Für Dr. Elisabeth Fröhlich, Professorin an der Cologne Business School für den Bereich Strategisches Beschaffungsmanagement, ist aber gerade der Lieferant der Schlüsselfaktor, um Innovationen in Organisationen zu tragen. Fröhlich plädiert dafür, die Qualifizierung von Lieferanten schon in der Lieferantenvorauswahl stattfinden zu lassen und einen kontinuierlichen Austausch zwischen Lieferant und Beschaffer zu fördern.

Wie in Unternehmen des privatgewerblichen Sektors wird es für die öffentliche Beschaffung der Zukunft ebenfalls darauf ankommen, durch die sogenannte Lieferantenentwicklung die Qualität der Leistung und sonstige Leistungsmerkmale im laufenden Vertragsverhältnis zu verbessern. Dem Auftraggeber gibt dieses Instrument die Möglichkeit, genauer über seinen Bedarf zu reflektieren und ihn gegebenenfalls anzupassen.

Der sich dadurch zwangsläufig ergebende engere Kontakt zwischen den Mitarbeitern des öffentlichen Auftraggebers und dem Lieferanten ist nicht ohne Risiken. Er könne leicht ein schlechtes Licht auf alle Beteiligten werfen und den Verdacht von Vetternwirtschaft, Korruption oder zumindest leichtgläubiger Abhängigkeit vom Lieferanten begründen, sagt Prof. Dr.

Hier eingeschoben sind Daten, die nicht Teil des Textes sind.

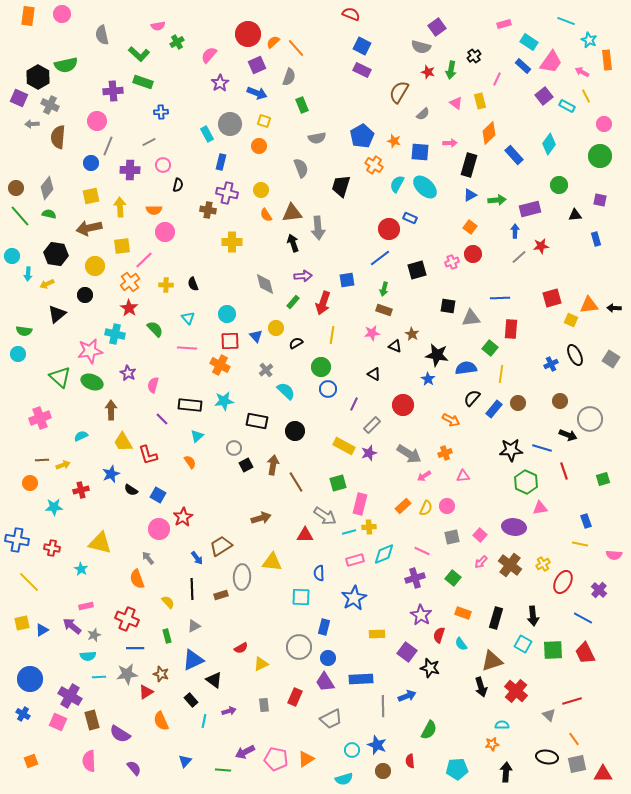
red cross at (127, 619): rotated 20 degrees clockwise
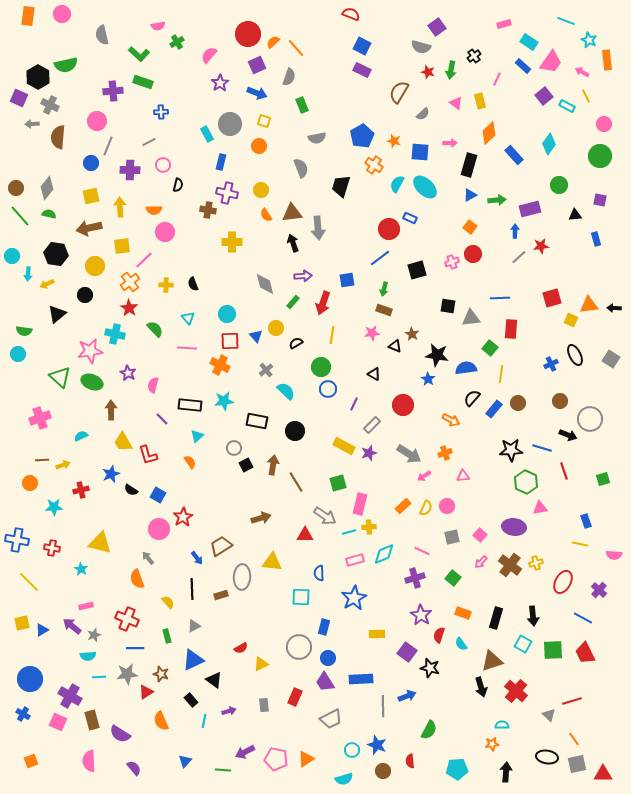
yellow cross at (543, 564): moved 7 px left, 1 px up; rotated 16 degrees clockwise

Matthias Einmahl von der Fachhochschule für öffentliche Verwaltung Nordrhein-Westfalen in Köln und Lehrbeauftragter im Masterstudiengang New Public Management der Fachhochschule Dortmund für das Modul öffentliche Beschaffung/Vergaberecht.

Einmahl plädiert dafür, der Gefahr durch konsequente Transparenz zu begegnen, indem etwa die beabsichtigte Lieferantenentwicklung in den Vergabeunterlagen angekündigt wird, die Kommunikation zwischen Auftraggeber und Lieferant nach klar definierten Regeln erfolgt und auch der gesamte Entwicklungsprozess genau dokumentiert wird.

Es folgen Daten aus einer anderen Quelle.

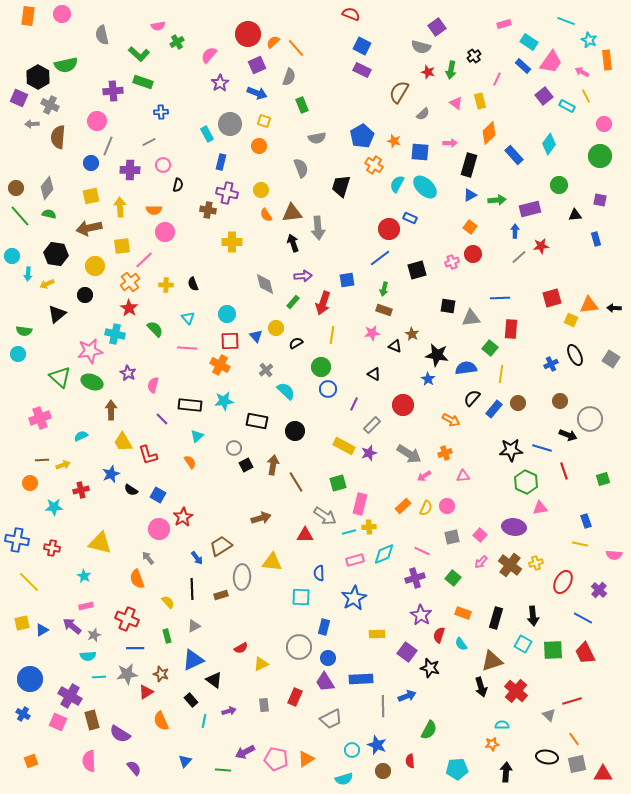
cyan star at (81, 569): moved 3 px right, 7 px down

Instrument der Innovationsförderung

Nicht minder wichtig ist, das vergaberechtliche Gebot der Produktneutralität zu beachten. Dieses wäre dann gefährdet, wenn der Auftraggeber sich in seiner Bedarfsfindung zu einseitig an dem ausrichtet, was er über die Vertragslaufzeit gemeinsam mit dem Lieferanten entwickelt. Dadurch würde er sich möglicherweise den Zugang zu alternativen, besseren Marktlösungen verschließen.

Beschaffung als Instrument der Innovationsförderung – zugunsten sowohl der Wirtschaft als auch des Staates – zu nutzen, ist auch das Ziel des Vergabeverfahrens der „Innovationspartnerschaft“. Dieses will seit 2016 der Zusammenarbeit zwischen öffentlichen Auftraggebern und Lieferanten mit dem Ziel der Entwicklung und dem anschließenden Kauf bisher nicht am Markt vorhandener, innovativer Waren, Dienstleistungen und Bauleistungen die Türen öffnen. In Deutschland allerdings wird es bisher kaum genutzt. Das liegt zum einen an seiner Komplexität, zum anderen auch daran, dass Beschaffer der öffentlichen Hand sich vielfach noch schwertun, den Einkauf „strategisch“ zu sehen.